• [Assigned task] Pick out each line below containing "lines".

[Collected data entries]
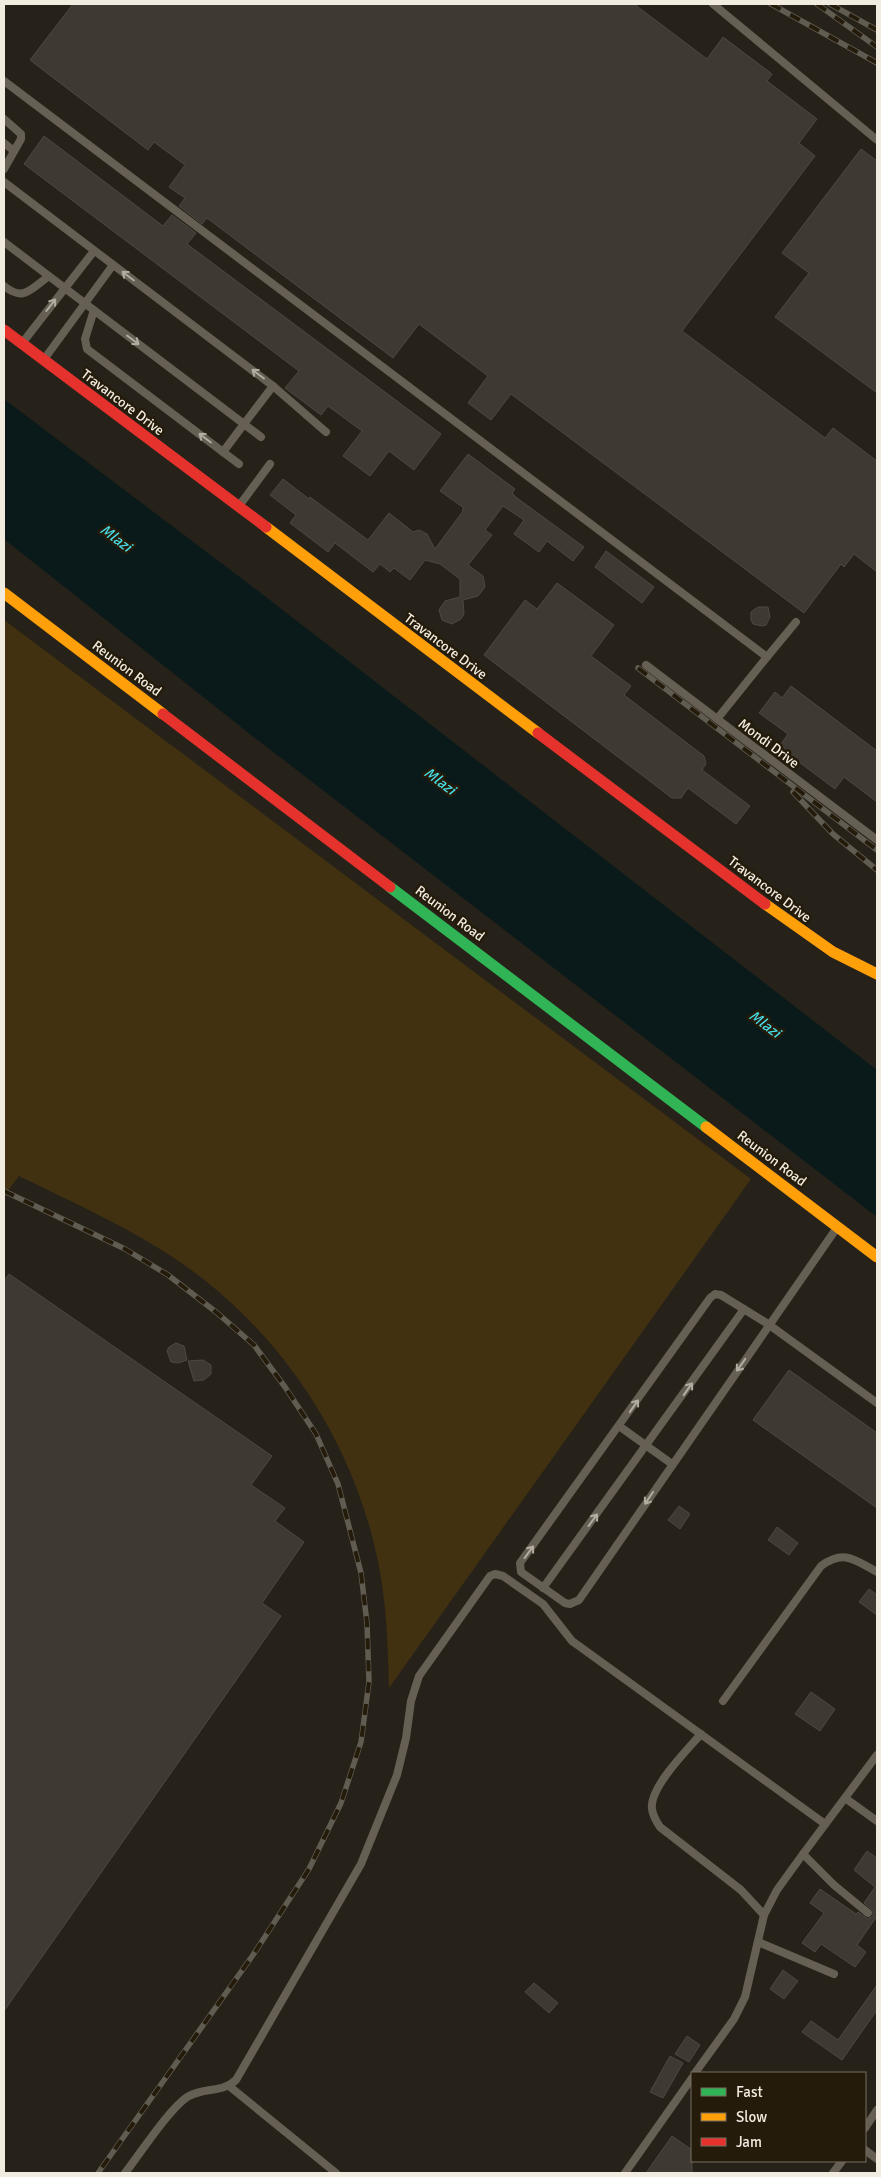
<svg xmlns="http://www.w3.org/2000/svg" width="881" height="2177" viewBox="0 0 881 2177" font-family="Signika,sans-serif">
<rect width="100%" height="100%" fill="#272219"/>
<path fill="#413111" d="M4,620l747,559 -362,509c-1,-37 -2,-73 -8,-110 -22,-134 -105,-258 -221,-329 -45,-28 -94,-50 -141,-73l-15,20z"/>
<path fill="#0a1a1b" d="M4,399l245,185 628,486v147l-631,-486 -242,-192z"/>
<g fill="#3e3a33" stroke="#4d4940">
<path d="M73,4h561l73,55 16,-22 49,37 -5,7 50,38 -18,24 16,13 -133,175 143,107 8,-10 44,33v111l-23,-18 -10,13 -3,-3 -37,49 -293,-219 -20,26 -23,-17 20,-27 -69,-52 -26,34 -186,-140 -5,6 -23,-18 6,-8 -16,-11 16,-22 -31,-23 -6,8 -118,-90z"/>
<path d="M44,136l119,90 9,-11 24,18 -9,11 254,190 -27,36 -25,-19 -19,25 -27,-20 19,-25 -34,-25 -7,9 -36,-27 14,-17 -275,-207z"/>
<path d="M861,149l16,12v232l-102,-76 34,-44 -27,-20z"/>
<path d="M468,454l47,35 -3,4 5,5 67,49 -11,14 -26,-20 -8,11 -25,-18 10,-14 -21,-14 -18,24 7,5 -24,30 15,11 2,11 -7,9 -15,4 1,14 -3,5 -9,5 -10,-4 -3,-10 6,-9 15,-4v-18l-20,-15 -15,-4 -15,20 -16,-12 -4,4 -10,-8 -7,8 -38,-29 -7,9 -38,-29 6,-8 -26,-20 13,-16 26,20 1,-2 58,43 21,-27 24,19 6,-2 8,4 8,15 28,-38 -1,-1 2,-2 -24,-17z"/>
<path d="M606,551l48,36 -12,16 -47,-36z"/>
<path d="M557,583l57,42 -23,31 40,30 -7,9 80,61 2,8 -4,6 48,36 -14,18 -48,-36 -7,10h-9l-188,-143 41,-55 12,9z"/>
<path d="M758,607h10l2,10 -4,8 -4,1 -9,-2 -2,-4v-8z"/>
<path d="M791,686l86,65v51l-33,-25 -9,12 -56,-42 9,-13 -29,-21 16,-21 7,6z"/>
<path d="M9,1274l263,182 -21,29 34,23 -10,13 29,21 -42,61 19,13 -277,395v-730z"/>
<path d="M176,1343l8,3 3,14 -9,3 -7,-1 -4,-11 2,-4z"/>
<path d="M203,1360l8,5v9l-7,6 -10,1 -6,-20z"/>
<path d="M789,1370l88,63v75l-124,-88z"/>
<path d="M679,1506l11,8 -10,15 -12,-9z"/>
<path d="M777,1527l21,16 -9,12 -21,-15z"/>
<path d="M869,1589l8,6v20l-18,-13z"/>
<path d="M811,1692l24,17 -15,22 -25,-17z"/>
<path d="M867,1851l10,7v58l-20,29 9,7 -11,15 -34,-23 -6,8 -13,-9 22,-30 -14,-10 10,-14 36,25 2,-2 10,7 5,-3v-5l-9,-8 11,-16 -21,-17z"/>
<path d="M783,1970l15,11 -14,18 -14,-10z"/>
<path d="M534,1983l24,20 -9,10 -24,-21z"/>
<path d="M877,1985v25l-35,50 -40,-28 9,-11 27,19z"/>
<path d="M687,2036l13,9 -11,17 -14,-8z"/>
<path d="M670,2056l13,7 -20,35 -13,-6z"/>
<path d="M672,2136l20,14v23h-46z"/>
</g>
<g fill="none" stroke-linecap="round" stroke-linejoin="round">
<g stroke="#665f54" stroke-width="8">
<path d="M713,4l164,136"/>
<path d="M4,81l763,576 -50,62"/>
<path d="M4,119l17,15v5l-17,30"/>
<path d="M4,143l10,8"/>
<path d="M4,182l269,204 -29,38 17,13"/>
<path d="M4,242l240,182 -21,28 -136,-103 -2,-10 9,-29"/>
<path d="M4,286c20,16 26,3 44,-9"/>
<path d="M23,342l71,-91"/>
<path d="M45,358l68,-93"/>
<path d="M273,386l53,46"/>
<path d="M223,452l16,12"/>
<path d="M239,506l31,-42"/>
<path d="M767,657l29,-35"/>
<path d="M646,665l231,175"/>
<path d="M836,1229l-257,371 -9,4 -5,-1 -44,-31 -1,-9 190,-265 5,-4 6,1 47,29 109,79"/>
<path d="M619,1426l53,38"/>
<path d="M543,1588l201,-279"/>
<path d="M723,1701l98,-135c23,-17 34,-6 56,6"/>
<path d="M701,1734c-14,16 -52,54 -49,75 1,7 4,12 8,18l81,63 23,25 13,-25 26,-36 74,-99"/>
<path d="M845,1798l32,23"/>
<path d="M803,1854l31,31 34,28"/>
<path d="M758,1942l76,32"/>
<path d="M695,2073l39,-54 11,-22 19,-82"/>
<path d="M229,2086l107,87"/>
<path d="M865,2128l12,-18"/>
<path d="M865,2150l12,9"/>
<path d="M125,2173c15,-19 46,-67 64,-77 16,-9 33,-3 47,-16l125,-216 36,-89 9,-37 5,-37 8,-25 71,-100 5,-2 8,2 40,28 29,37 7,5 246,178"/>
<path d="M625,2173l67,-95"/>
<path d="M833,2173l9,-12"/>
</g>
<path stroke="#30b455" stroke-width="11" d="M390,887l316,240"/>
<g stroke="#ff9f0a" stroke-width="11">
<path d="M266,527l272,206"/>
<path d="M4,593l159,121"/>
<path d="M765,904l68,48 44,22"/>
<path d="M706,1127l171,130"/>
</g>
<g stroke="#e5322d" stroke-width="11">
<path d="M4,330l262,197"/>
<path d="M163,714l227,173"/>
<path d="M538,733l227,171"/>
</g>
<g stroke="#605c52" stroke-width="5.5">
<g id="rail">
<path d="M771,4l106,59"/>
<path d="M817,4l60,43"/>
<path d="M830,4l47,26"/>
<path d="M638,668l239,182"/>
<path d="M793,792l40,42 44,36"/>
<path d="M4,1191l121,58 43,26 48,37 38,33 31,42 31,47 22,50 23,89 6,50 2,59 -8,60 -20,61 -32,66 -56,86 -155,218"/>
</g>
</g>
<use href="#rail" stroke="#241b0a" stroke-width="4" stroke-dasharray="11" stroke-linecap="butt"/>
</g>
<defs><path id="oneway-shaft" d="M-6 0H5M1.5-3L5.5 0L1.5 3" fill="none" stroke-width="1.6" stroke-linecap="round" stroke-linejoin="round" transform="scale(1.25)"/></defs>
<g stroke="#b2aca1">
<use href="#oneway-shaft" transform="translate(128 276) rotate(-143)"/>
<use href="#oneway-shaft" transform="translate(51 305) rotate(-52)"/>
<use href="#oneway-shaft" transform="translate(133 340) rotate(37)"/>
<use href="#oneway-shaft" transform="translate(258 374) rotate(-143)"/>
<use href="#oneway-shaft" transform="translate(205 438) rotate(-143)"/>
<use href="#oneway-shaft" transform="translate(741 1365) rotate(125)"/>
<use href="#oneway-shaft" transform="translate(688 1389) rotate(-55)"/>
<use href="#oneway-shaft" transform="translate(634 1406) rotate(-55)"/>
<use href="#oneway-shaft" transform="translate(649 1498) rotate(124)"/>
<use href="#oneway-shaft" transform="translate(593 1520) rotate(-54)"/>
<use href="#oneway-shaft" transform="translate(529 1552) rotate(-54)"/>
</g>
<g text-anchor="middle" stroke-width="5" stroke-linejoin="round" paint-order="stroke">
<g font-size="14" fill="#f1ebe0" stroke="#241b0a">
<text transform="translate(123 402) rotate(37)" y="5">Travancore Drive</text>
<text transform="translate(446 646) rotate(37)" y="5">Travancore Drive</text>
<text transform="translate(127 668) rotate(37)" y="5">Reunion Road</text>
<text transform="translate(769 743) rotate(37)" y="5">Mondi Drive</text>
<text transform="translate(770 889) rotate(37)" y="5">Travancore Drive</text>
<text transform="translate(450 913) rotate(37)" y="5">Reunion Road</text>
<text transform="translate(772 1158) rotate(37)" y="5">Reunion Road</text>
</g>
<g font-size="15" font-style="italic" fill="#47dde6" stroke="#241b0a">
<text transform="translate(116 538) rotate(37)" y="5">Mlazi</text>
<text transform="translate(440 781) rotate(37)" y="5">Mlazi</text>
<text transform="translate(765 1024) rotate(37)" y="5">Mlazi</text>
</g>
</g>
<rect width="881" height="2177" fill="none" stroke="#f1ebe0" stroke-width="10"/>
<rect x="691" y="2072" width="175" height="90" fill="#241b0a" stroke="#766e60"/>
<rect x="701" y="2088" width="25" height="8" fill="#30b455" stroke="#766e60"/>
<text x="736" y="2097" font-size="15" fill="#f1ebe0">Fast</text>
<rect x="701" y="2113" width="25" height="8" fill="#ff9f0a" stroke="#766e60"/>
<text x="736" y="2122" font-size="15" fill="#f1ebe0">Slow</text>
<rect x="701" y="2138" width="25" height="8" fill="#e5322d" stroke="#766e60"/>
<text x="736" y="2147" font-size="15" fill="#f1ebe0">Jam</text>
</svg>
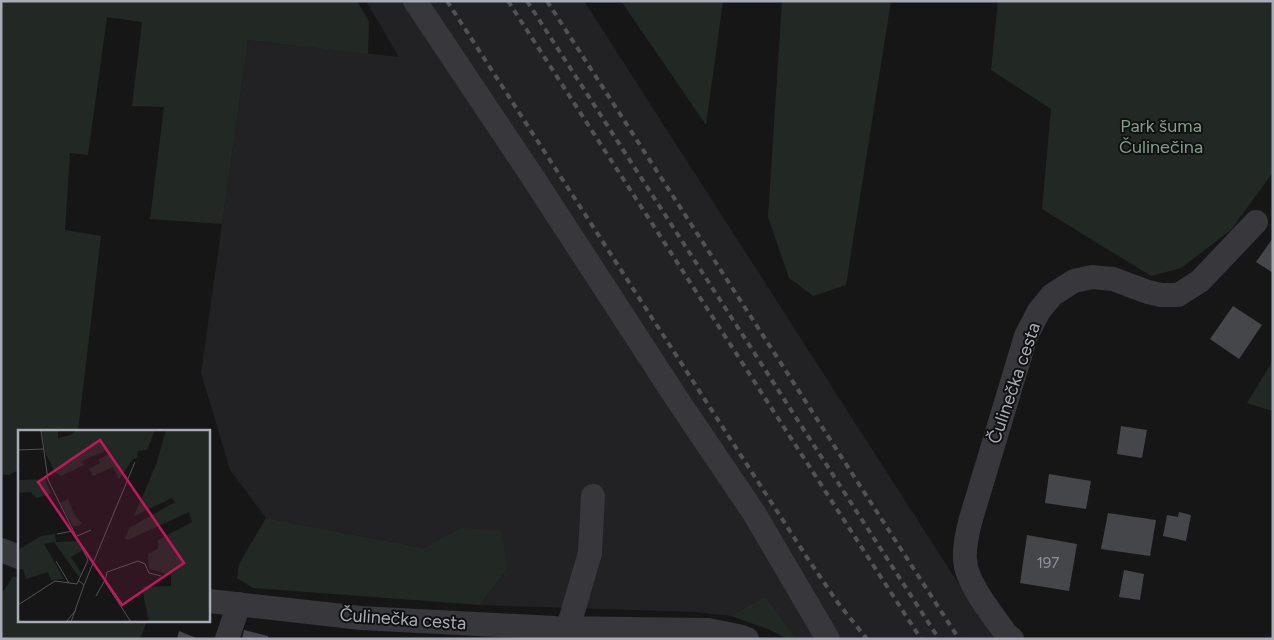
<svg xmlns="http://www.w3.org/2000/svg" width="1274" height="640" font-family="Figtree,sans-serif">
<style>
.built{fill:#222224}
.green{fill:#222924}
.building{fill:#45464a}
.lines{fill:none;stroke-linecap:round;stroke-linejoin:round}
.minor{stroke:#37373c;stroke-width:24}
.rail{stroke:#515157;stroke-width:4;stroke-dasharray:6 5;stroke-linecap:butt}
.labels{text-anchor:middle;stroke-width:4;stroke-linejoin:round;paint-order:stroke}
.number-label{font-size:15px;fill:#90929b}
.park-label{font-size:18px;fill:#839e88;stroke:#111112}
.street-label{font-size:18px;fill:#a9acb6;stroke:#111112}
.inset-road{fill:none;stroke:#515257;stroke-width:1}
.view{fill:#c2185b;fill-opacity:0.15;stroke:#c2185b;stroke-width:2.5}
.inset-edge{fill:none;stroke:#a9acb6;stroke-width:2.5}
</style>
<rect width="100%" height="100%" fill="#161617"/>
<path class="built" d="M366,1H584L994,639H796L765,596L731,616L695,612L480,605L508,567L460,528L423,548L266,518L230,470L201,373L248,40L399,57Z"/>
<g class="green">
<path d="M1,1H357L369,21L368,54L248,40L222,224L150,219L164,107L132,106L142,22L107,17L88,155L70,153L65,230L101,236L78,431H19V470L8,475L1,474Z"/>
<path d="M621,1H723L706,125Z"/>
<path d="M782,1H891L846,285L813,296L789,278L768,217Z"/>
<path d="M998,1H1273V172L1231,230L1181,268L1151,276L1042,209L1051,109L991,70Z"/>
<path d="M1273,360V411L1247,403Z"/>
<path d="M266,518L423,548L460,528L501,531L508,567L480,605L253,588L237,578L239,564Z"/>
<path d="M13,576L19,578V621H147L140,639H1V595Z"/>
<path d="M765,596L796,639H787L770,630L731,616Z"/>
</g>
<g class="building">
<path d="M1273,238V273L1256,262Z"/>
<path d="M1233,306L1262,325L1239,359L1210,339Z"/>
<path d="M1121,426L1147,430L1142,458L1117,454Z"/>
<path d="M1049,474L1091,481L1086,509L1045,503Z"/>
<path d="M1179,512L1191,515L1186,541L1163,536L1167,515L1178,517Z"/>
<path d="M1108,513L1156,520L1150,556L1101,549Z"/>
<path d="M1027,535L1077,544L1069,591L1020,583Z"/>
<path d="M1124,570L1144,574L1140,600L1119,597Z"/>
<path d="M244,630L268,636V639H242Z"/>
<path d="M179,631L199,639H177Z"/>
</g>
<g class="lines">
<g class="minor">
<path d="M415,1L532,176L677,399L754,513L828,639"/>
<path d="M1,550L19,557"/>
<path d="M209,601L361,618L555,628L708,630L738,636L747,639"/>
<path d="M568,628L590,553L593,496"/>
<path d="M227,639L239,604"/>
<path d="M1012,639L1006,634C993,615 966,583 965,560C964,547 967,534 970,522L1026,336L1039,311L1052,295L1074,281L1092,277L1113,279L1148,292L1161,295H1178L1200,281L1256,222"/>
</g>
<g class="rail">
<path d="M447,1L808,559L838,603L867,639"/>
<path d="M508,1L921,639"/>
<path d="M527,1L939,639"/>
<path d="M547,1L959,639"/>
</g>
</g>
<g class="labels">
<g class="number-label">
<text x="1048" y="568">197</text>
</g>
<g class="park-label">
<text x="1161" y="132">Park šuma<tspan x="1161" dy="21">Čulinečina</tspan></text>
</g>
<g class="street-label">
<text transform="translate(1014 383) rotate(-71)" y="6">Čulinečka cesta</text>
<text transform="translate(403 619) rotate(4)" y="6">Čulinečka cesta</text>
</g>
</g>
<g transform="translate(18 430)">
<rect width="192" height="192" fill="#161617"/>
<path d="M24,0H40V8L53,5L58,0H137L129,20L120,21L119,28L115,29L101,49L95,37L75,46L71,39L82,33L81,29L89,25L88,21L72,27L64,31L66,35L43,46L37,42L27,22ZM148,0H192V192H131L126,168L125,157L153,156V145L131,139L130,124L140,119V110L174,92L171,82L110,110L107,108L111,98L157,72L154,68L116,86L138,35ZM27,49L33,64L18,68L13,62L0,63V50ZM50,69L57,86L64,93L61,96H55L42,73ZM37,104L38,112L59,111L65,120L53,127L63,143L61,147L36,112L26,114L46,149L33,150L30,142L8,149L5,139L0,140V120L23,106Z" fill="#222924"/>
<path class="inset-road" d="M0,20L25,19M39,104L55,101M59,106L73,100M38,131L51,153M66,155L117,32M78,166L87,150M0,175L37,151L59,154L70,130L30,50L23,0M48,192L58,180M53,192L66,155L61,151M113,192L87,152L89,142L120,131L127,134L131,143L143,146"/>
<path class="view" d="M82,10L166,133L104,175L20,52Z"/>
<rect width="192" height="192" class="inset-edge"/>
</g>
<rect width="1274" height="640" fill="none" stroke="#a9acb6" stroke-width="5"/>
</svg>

• [Completed task]
.lines{fill:none;stroke-linecap:round;stroke-linejoin:round}
<g class="lines">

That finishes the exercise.